- WHAT THE EXERCISE ASKS -
Can you format every one of the rows below as a Markdown table with a No. column and a Line column, numbering each line in order and leaving out the blank ones?
─── INPUT FOR THIS TASK
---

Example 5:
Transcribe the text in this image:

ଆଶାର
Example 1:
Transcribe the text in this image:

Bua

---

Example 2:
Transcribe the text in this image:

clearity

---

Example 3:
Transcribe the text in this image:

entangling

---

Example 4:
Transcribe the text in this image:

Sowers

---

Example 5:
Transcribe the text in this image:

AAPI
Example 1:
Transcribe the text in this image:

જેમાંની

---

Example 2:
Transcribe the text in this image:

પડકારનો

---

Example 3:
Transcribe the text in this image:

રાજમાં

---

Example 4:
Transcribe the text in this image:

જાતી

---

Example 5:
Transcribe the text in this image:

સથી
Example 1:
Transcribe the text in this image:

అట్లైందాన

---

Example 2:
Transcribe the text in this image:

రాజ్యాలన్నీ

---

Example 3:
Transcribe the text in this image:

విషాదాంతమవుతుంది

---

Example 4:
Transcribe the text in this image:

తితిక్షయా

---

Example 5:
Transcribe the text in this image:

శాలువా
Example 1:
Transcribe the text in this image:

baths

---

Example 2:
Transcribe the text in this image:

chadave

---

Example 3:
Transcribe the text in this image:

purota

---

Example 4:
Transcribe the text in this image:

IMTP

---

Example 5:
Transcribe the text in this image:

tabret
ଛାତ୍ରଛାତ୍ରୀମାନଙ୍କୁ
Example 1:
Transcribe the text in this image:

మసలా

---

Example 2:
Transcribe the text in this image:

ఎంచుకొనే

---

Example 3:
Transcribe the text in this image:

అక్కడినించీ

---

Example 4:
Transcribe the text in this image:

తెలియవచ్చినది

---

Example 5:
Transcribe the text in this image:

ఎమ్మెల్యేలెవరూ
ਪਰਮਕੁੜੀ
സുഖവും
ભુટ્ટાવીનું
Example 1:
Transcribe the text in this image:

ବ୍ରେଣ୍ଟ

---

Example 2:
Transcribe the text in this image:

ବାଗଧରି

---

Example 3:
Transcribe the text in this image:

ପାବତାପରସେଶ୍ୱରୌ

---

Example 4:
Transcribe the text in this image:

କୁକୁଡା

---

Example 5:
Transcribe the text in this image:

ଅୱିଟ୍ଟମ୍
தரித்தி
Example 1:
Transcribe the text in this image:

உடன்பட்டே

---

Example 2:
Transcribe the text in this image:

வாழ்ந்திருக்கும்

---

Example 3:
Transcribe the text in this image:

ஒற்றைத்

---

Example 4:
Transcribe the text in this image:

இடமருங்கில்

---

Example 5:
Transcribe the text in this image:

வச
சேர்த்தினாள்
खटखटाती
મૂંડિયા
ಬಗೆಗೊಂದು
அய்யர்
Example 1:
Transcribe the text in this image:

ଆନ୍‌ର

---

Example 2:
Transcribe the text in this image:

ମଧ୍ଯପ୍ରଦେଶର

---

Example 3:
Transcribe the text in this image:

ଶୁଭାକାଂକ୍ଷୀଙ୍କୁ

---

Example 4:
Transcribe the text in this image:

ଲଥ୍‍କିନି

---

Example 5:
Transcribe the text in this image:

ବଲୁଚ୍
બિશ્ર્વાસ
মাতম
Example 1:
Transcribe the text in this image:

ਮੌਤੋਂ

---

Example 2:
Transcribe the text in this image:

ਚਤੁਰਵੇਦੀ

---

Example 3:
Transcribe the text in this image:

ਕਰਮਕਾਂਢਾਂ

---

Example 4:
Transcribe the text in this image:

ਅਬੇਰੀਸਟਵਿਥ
──────
- REPLY TO THE TASK -
| No. | Line |
|---|---|
| 1 | --- |
| 2 | Example 5: |
| 3 | Transcribe the text in this image: |
| 4 | ଆଶାର |
| 5 | Example 1: |
| 6 | Transcribe the text in this image: |
| 7 | Bua |
| 8 | --- |
| 9 | Example 2: |
| 10 | Transcribe the text in this image: |
| 11 | clearity |
| 12 | --- |
| 13 | Example 3: |
| 14 | Transcribe the text in this image: |
| 15 | entangling |
| 16 | --- |
| 17 | Example 4: |
| 18 | Transcribe the text in this image: |
| 19 | Sowers |
| 20 | --- |
| 21 | Example 5: |
| 22 | Transcribe the text in this image: |
| 23 | AAPI |
| 24 | Example 1: |
| 25 | Transcribe the text in this image: |
| 26 | જેમાંની |
| 27 | --- |
| 28 | Example 2: |
| 29 | Transcribe the text in this image: |
| 30 | પડકારનો |
| 31 | --- |
| 32 | Example 3: |
| 33 | Transcribe the text in this image: |
| 34 | રાજમાં |
| 35 | --- |
| 36 | Example 4: |
| 37 | Transcribe the text in this image: |
| 38 | જાતી |
| 39 | --- |
| 40 | Example 5: |
| 41 | Transcribe the text in this image: |
| 42 | સથી |
| 43 | Example 1: |
| 44 | Transcribe the text in this image: |
| 45 | అట్లైందాన |
| 46 | --- |
| 47 | Example 2: |
| 48 | Transcribe the text in this image: |
| 49 | రాజ్యాలన్నీ |
| 50 | --- |
| 51 | Example 3: |
| 52 | Transcribe the text in this image: |
| 53 | విషాదాంతమవుతుంది |
| 54 | --- |
| 55 | Example 4: |
| 56 | Transcribe the text in this image: |
| 57 | తితిక్షయా |
| 58 | --- |
| 59 | Example 5: |
| 60 | Transcribe the text in this image: |
| 61 | శాలువా |
| 62 | Example 1: |
| 63 | Transcribe the text in this image: |
| 64 | baths |
| 65 | --- |
| 66 | Example 2: |
| 67 | Transcribe the text in this image: |
| 68 | chadave |
| 69 | --- |
| 70 | Example 3: |
| 71 | Transcribe the text in this image: |
| 72 | purota |
| 73 | --- |
| 74 | Example 4: |
| 75 | Transcribe the text in this image: |
| 76 | IMTP |
| 77 | --- |
| 78 | Example 5: |
| 79 | Transcribe the text in this image: |
| 80 | tabret |
| 81 | ଛାତ୍ରଛାତ୍ରୀମାନଙ୍କୁ |
| 82 | Example 1: |
| 83 | Transcribe the text in this image: |
| 84 | మసలా |
| 85 | --- |
| 86 | Example 2: |
| 87 | Transcribe the text in this image: |
| 88 | ఎంచుకొనే |
| 89 | --- |
| 90 | Example 3: |
| 91 | Transcribe the text in this image: |
| 92 | అక్కడినించీ |
| 93 | --- |
| 94 | Example 4: |
| 95 | Transcribe the text in this image: |
| 96 | తెలియవచ్చినది |
| 97 | --- |
| 98 | Example 5: |
| 99 | Transcribe the text in this image: |
| 100 | ఎమ్మెల్యేలెవరూ |
| 101 | ਪਰਮਕੁੜੀ |
| 102 | സുഖവും |
| 103 | ભુટ્ટાવીનું |
| 104 | Example 1: |
| 105 | Transcribe the text in this image: |
| 106 | ବ୍ରେଣ୍ଟ |
| 107 | --- |
| 108 | Example 2: |
| 109 | Transcribe the text in this image: |
| 110 | ବାଗଧରି |
| 111 | --- |
| 112 | Example 3: |
| 113 | Transcribe the text in this image: |
| 114 | ପାବତାପରସେଶ୍ୱରୌ |
| 115 | --- |
| 116 | Example 4: |
| 117 | Transcribe the text in this image: |
| 118 | କୁକୁଡା |
| 119 | --- |
| 120 | Example 5: |
| 121 | Transcribe the text in this image: |
| 122 | ଅୱିଟ୍ଟମ୍ |
| 123 | தரித்தி |
| 124 | Example 1: |
| 125 | Transcribe the text in this image: |
| 126 | உடன்பட்டே |
| 127 | --- |
| 128 | Example 2: |
| 129 | Transcribe the text in this image: |
| 130 | வாழ்ந்திருக்கும் |
| 131 | --- |
| 132 | Example 3: |
| 133 | Transcribe the text in this image: |
| 134 | ஒற்றைத் |
| 135 | --- |
| 136 | Example 4: |
| 137 | Transcribe the text in this image: |
| 138 | இடமருங்கில் |
| 139 | --- |
| 140 | Example 5: |
| 141 | Transcribe the text in this image: |
| 142 | வச |
| 143 | சேர்த்தினாள் |
| 144 | खटखटाती |
| 145 | મૂંડિયા |
| 146 | ಬಗೆಗೊಂದು |
| 147 | அய்யர் |
| 148 | Example 1: |
| 149 | Transcribe the text in this image: |
| 150 | ଆନ୍‌ର |
| 151 | --- |
| 152 | Example 2: |
| 153 | Transcribe the text in this image: |
| 154 | ମଧ୍ଯପ୍ରଦେଶର |
| 155 | --- |
| 156 | Example 3: |
| 157 | Transcribe the text in this image: |
| 158 | ଶୁଭାକାଂକ୍ଷୀଙ୍କୁ |
| 159 | --- |
| 160 | Example 4: |
| 161 | Transcribe the text in this image: |
| 162 | ଲଥ୍‍କିନି |
| 163 | --- |
| 164 | Example 5: |
| 165 | Transcribe the text in this image: |
| 166 | ବଲୁଚ୍ |
| 167 | બિશ્ર્વાસ |
| 168 | মাতম |
| 169 | Example 1: |
| 170 | Transcribe the text in this image: |
| 171 | ਮੌਤੋਂ |
| 172 | --- |
| 173 | Example 2: |
| 174 | Transcribe the text in this image: |
| 175 | ਚਤੁਰਵੇਦੀ |
| 176 | --- |
| 177 | Example 3: |
| 178 | Transcribe the text in this image: |
| 179 | ਕਰਮਕਾਂਢਾਂ |
| 180 | --- |
| 181 | Example 4: |
| 182 | Transcribe the text in this image: |
| 183 | ਅਬੇਰੀਸਟਵਿਥ |